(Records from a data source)
:::::

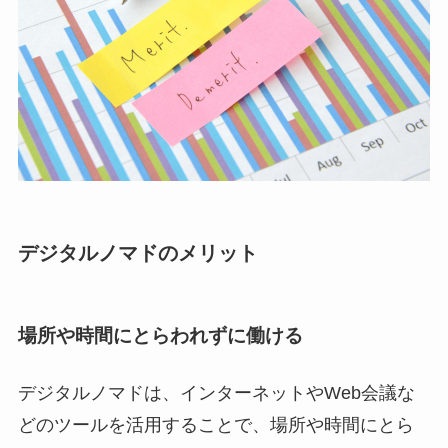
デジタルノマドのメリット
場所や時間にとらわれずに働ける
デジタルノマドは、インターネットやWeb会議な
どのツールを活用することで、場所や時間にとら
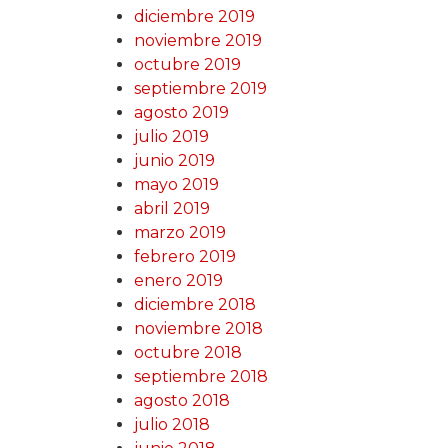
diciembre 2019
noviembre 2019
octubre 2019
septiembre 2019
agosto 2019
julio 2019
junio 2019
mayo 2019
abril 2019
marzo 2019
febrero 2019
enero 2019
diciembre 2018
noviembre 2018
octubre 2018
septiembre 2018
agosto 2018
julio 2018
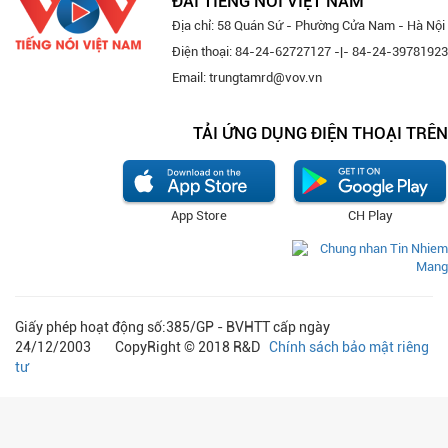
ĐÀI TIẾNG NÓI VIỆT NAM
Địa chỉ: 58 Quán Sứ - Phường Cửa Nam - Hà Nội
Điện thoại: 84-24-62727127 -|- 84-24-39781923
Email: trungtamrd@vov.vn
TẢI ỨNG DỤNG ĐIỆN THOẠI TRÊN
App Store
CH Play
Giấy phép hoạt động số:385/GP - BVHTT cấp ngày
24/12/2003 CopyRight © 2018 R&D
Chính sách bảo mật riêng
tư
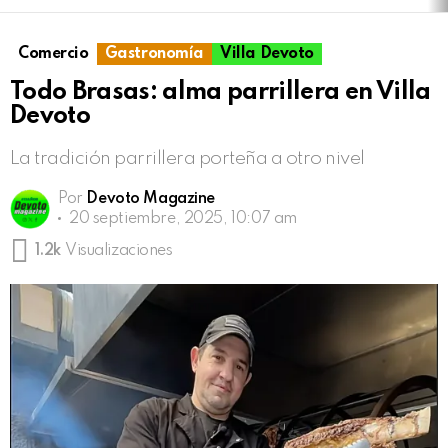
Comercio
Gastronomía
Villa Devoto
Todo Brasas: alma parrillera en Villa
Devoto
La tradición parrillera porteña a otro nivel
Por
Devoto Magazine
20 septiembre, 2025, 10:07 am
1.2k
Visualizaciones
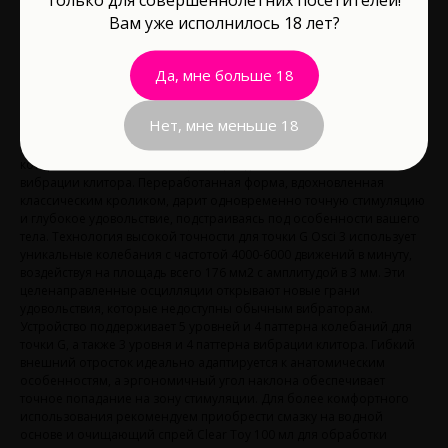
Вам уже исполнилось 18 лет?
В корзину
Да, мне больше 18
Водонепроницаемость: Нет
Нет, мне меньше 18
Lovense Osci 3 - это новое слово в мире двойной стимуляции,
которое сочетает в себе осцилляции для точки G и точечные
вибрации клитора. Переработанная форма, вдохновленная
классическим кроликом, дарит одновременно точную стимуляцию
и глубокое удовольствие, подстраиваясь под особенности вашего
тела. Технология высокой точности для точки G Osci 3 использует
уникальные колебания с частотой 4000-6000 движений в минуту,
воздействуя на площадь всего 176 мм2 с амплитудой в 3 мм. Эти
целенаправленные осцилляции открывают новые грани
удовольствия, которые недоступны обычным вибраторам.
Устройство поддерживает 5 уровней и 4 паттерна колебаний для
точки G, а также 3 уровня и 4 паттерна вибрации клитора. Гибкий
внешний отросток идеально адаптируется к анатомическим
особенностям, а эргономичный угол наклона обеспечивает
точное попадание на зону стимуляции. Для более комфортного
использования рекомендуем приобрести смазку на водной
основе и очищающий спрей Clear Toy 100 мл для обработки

:::::

=== Brief ===
Reproduce exactly the line bearing "классическим кроликом, дарит" and all the lines that come after it in the records above; add nothing.

=== Written response ===
классическим кроликом, дарит одновременно точную стимуляцию
и глубокое удовольствие, подстраиваясь под особенности вашего
тела. Технология высокой точности для точки G Osci 3 использует
уникальные колебания с частотой 4000-6000 движений в минуту,
воздействуя на площадь всего 176 мм2 с амплитудой в 3 мм. Эти
целенаправленные осцилляции открывают новые грани
удовольствия, которые недоступны обычным вибраторам.
Устройство поддерживает 5 уровней и 4 паттерна колебаний для
точки G, а также 3 уровня и 4 паттерна вибрации клитора. Гибкий
внешний отросток идеально адаптируется к анатомическим
особенностям, а эргономичный угол наклона обеспечивает
точное попадание на зону стимуляции. Для более комфортного
использования рекомендуем приобрести смазку на водной
основе и очищающий спрей Clear Toy 100 мл для обработки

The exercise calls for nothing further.